Collected data:
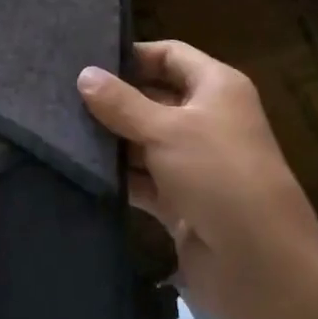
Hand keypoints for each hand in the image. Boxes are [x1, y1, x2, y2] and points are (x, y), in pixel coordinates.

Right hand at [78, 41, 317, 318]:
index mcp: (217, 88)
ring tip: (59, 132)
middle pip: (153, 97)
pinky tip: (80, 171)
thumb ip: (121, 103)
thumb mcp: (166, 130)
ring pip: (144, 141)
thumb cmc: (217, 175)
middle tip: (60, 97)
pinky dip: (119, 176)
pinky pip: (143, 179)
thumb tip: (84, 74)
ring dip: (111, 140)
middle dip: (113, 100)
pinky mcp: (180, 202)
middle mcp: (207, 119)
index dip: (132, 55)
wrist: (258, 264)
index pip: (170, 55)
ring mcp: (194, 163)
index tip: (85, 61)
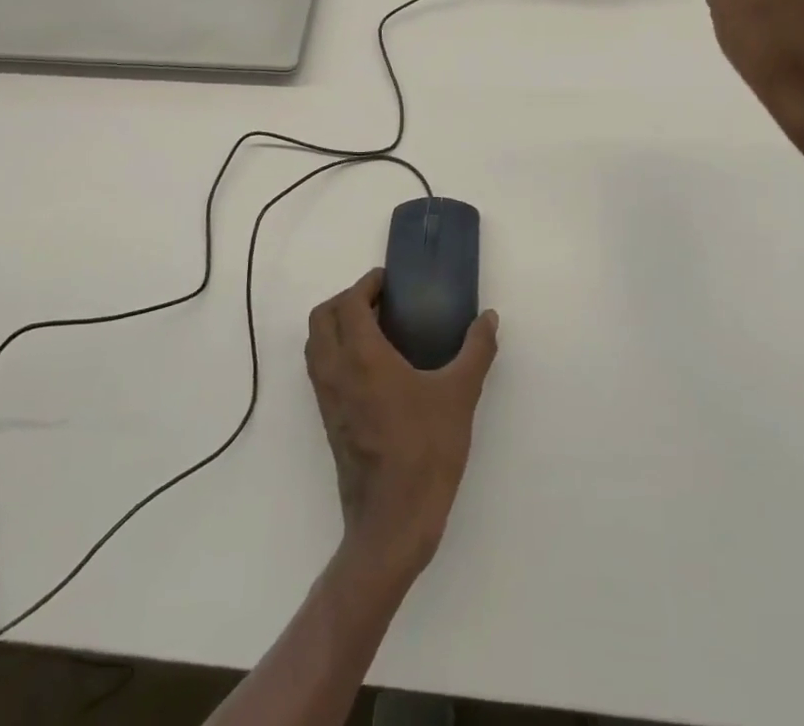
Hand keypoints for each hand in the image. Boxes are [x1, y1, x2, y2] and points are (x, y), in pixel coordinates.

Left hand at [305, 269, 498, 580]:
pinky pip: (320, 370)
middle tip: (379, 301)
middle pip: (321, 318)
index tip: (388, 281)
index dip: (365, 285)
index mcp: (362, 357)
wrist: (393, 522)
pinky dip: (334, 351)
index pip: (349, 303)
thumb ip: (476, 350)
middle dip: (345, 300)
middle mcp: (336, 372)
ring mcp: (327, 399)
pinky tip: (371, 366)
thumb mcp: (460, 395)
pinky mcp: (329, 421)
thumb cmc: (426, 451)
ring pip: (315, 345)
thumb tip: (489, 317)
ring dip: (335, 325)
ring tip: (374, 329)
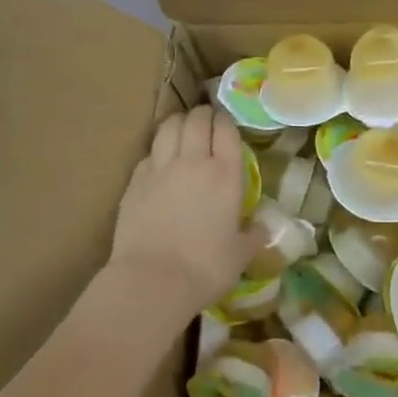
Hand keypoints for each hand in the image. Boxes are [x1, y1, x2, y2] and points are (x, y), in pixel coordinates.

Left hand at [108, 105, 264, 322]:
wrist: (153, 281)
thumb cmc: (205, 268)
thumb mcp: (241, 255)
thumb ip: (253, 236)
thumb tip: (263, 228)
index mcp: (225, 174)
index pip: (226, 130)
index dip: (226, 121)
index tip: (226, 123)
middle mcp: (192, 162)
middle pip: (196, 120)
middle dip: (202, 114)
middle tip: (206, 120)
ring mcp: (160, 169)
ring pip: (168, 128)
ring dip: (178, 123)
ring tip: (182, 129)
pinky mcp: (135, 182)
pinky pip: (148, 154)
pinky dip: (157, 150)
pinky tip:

- **TASK TO COMPLETE**:
Return every entry word for word, but drop any pictures.

- **REPLY TO THE TASK**:
Hand keypoints for each hand in the image. Boxes are [x1, y1, x2, y2] and points are (x, y), in pixel coordinates.

Right hand at [78, 41, 317, 318]:
index mcp: (217, 88)
ring tip: (59, 132)
middle pip: (153, 97)
pinky tip: (80, 171)
thumb ip: (121, 103)
thumb mcp: (166, 130)
ring pip: (144, 141)
thumb cmc: (217, 175)
middle tip: (60, 97)
pinky dip: (119, 176)
pinky pip: (143, 179)
thumb tip: (84, 74)
ring dip: (111, 140)
middle dip: (113, 100)
pinky mcp: (180, 202)
middle mcp: (207, 119)
index dip: (132, 55)
wrist: (258, 264)
index pip: (170, 55)
ring mcp: (194, 163)
index tip: (85, 61)
Hand keypoints for each hand in the image. Boxes are [x1, y1, x2, y2] and points are (x, y), in pixel coordinates.

Left hand at [305, 269, 498, 580]:
pinky pip: (320, 370)
middle tip: (379, 301)
middle pip: (321, 318)
index tip: (388, 281)
index dip: (365, 285)
index mcp: (362, 357)
wrist: (393, 522)
pinky dip: (334, 351)
index pip: (349, 303)
thumb ip: (476, 350)
middle dip: (345, 300)
middle mcp: (336, 372)
ring mcp: (327, 399)
pinky tip: (371, 366)
thumb mcp: (460, 395)
pinky mcp: (329, 421)
thumb cmc: (426, 451)
ring pip: (315, 345)
thumb tip: (489, 317)
ring dip: (335, 325)
ring tip: (374, 329)
Hand keypoints for each hand in the image. Boxes are [x1, y1, x2, y2] and points are (x, y), in pixel coordinates.

Left hand at [108, 105, 264, 322]:
wrist: (153, 281)
thumb cmc: (205, 268)
thumb mcp: (241, 255)
thumb ip: (253, 236)
thumb tip: (263, 228)
index mcp: (225, 174)
index pip: (226, 130)
index dip: (226, 121)
index tip: (226, 123)
middle mcp: (192, 162)
middle pip: (196, 120)
middle dip: (202, 114)
middle tip: (206, 120)
ring mcp: (160, 169)
ring pip: (168, 128)
ring dip: (178, 123)
ring tip: (182, 129)
pinky mcp: (135, 182)
pinky pip: (148, 154)
pinky dip: (157, 150)
pinky tip:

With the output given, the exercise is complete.